Job Description
Job Description
The Payer Configuration Specialist serves as a critical bridge between the Billing and Collections teams, ensuring efficient payer setup, accurate claim submission, and timely reimbursement. This role requires deep knowledge of healthcare related accounting, AR software, state portals, healthcare insurance companies, and payer rules. The Specialist supports both teams through training, troubleshooting, special projects, and high-effort tasks that impact revenue cycle performance. The position plays a key role in reducing denials, resolving claim issues, collecting cash and driving process improvements to strengthen overall AR operations.
Key Responsibilities
- Research and resolve denied or underpaid claims, ensuring proper resubmission and appeals when necessary.
- Verify payer configurations to support clean claim submission and accurate reimbursement.
- Communicate with insurance representatives to clarify claim statuses, coverage issues, and payment discrepancies.
- Assist with the development and delivery of training for Billing and Collections team, ensuring alignment on payer rules and system workflows.
- Serve as a subject matter expert for payer portals, insurance requirements, and AR system configurations.
- Provide one-on-one guidance and coaching for complex claims or payer issues.
- Lead or participate in special projects, including payer migrations, system upgrades, and process redesign initiatives.
- Analyze payer trends to identify recurring issues and recommend workflow improvements to reduce denials and delays.
- Maintain accurate documentation of all claim activity, payer configuration changes, and collection efforts.
- Collaborate with billing, coding, and administrative teams to resolve claim issues and prevent recurring denials.
- Ensure compliance with HIPAA, state regulations, and payer requirements in all billing and collection activities.
Qualifications
- 3+ years of experience in Accounts Receivable, Medical Billing, or Collections, with direct experience working with Medicare, Medicaid, and commercial insurance payers
- Strong knowledge of insurance billing processes, payer requirements, claim resolution, and denial management.
- Proficiency with billing software, and AR systems.
- Exceptional analytical and problem-solving skills with a strong attention to detail.
- Strong communication skills, with the ability to interact professionally with patients, insurance representatives, and internal staff.
- Ability to manage multiple priorities, meet deadlines, and adapt in a fast-paced environment.
Language Skills: Ability to read, analyze, and interpret general health and social services guidelines, technical procedures or governmental regulations. Ability to write reports, health correspondence and procedure manuals. Ability to effectively present information and respond to questions from groups or patients, center staff, and the general public.
Mathematical Skills: Ability to add, subtract, multiply, and divide in all units of measure, using whole numbers, common fractions.
Customer Relationships: Follow through with customer inquiries, requests and complaints. Forward difficult and non-routine inquiries or requests to appropriate level for resolution.

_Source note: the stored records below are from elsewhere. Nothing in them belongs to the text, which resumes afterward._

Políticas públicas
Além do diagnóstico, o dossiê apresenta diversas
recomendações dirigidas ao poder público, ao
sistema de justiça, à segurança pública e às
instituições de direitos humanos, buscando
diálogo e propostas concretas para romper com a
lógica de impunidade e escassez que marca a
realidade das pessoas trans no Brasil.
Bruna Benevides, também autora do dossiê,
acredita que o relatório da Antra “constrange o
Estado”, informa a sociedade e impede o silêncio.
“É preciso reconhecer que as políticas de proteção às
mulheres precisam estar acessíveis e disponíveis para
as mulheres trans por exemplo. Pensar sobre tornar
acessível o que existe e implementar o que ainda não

Work Environment: This job operates in a professional office environment. This role routinely uses standard office equipment such as computers, phones, photocopiers, filing cabinets and fax machines.
Physical Demands: The physical demands described here are representative of those that must be met by an employee to successfully perform the essential functions of this job. This is largely a desk-bound role with typical office noise; however, frequent movement throughout the office is required. Frequent sitting, standing, and walking are daily activities. Some bending and filing may be required (<10% of time). This would require the ability to lift files (<10 lbs.), open filing cabinets and bend or stand as necessary. Over 2/3 of Time: See; Sit; Use hands to finger/handle/feel; Talk or Hear.

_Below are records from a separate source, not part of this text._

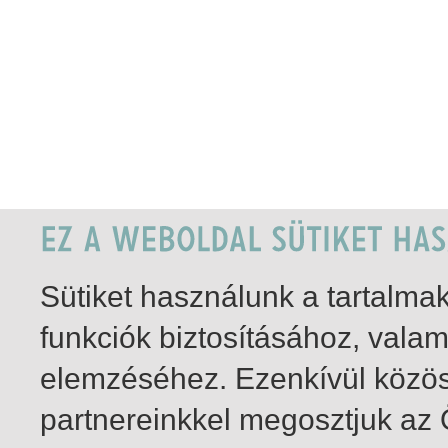
Sütiket használunk a tartalm
funkciók biztosításához, vala
elemzéséhez. Ezenkívül közö
partnereinkkel megosztjuk az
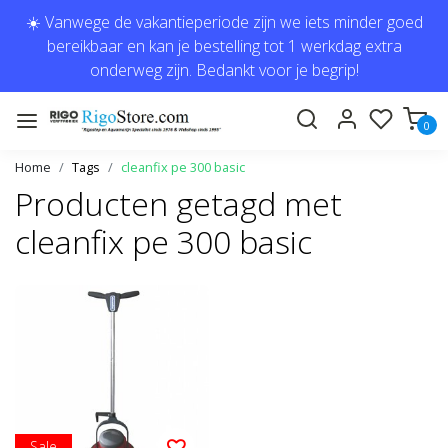
☀️ Vanwege de vakantieperiode zijn we iets minder goed
bereikbaar en kan je bestelling tot 1 werkdag extra
onderweg zijn. Bedankt voor je begrip!
0
Home
Tags
cleanfix pe 300 basic
Producten getagd met
cleanfix pe 300 basic
Sale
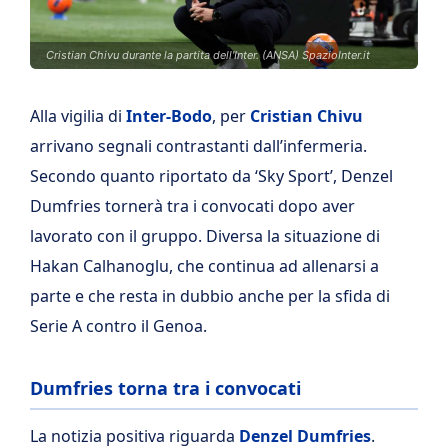
Cristian Chivu durante la partita dell'Inter. (ANSA) SpazioInter.it
Alla vigilia di
Inter-Bodo
, per
Cristian Chivu
arrivano segnali contrastanti dall’infermeria.
Secondo quanto riportato da ‘Sky Sport’, Denzel
Dumfries tornerà tra i convocati dopo aver
lavorato con il gruppo. Diversa la situazione di
Hakan Calhanoglu, che continua ad allenarsi a
parte e che resta in dubbio anche per la sfida di
Serie A contro il Genoa.
Dumfries torna tra i convocati
La notizia positiva riguarda
Denzel Dumfries
.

Position Type: This is a full-time, non-exempt-level position based at Corporate headquarters.
Equal Opportunity Statement:
At GA Foods, we are deeply committed to the principles of equal employment opportunity. It is our policy that all employment decisions are made without discrimination based on race, color, religion, sex, sexual orientation, gender identity, national origin, age, genetics, disability, veteran status, or any other characteristic protected by local, state, or federal law. We base all employment decisions on merit, qualifications to perform the essential job functions (with or without reasonable accommodations), and business needs. GA Foods also provides affirmative action in employment for qualified individuals with disabilities and protected veterans, in compliance with Section 503 of the Rehabilitation Act and the Vietnam Era Veterans' Readjustment Assistance Act.
GA Food Services of Pinellas County, LLC (GA Foods) is proud to be a Drug-Free, Smoke-Free Workplace and an Equal Employment Opportunity Employer.